▸ GOALS:
#1 Rewrite the paragraph beginning "Schneider was a fan of pop and hip hop music" in the Dylan Schneider text below as a short bulleted list that keeps its main facts.
#2 In the Dylan Schneider text below, write out the portion from "Dylan Schneider (born" to "to support them." word for word.
#3 According to the Dylan Schneider text below, when did he self-release his debut extended play, Wannabe?

▸ SELECTED PASSAGE:

Dylan Schneider (born October 9, 1999) is an American country music singer and songwriter. He self-released his debut extended play, Wannabe in August 2016. Labelled "Country Music's Next Rising Star" by Billboard, Schneider has landed two EPs in the top 20 of the magazine's Heatseekers Albums chart in under a year without a label to support them.

Career
Schneider was a fan of pop and hip hop music as a child, but later became attracted to the storytelling aspect of country music and began singing at the age of 14. After meeting Brett Eldredge at a concert in the singer's hometown (Paris, Illinois), Schneider was invited onstage by Eldredge to perform a song during the latter's performance in Terre Haute. He then began writing and performing songs both around Indiana and in Nashville, Tennessee. Between 2014 and 2016, Schneider posted a number of videos to YouTube of him performing cover versions of popular country songs, which earned him attention online. The first video was posted on May 18, 2014.

▸ RECORDED INFORMATION:
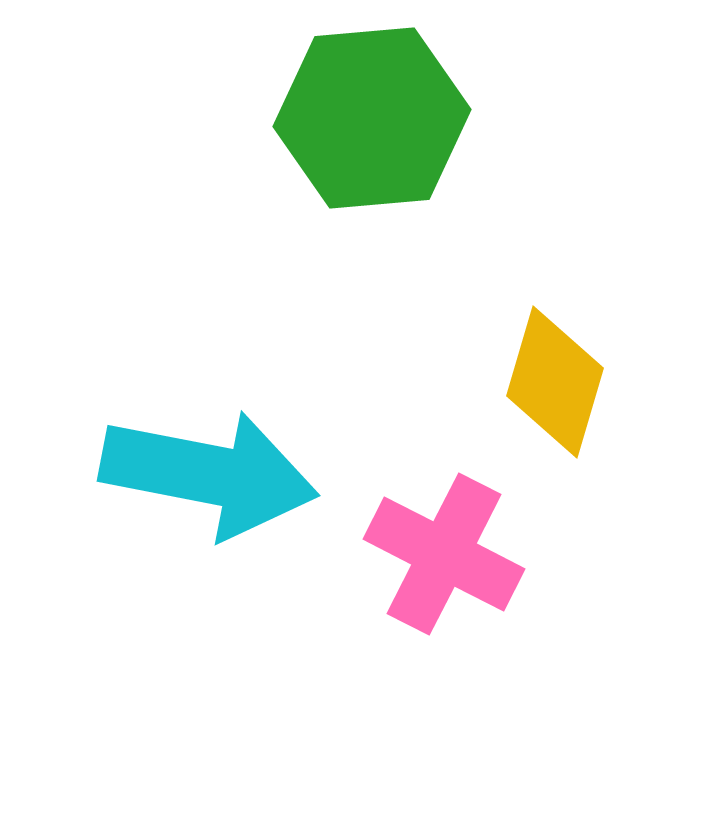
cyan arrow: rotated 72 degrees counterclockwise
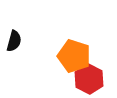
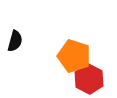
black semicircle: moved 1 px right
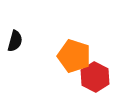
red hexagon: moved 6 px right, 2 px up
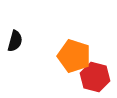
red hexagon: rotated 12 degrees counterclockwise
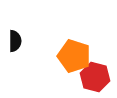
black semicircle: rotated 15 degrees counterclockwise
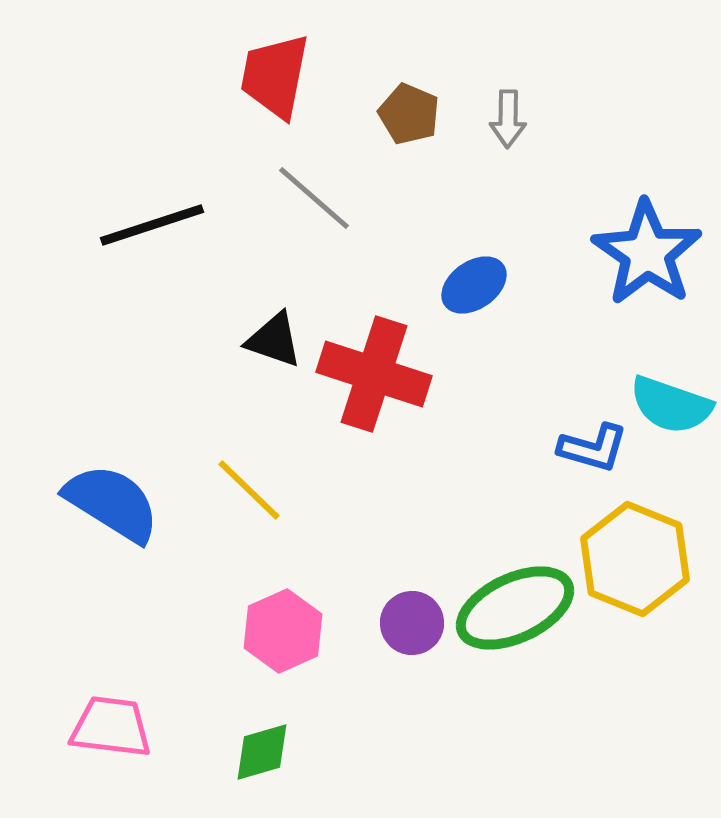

▸ PER-TASK OUTPUTS:
#1
- As a child, Schneider liked pop and hip hop, but he was later drawn to country music's storytelling and started singing at 14.
- He met Brett Eldredge at a concert in Paris, Illinois, and Eldredge later invited him onstage to perform a song at a show in Terre Haute.
- He went on to write and perform songs around Indiana and in Nashville, Tennessee.
- From 2014 to 2016, he posted YouTube videos of himself covering popular country songs, which earned him attention online. The first was posted on May 18, 2014.

#2
Dylan Schneider (born October 9, 1999) is an American country music singer and songwriter. He self-released his debut extended play, Wannabe in August 2016. Labelled "Country Music's Next Rising Star" by Billboard, Schneider has landed two EPs in the top 20 of the magazine's Heatseekers Albums chart in under a year without a label to support them.

#3 In August 2016.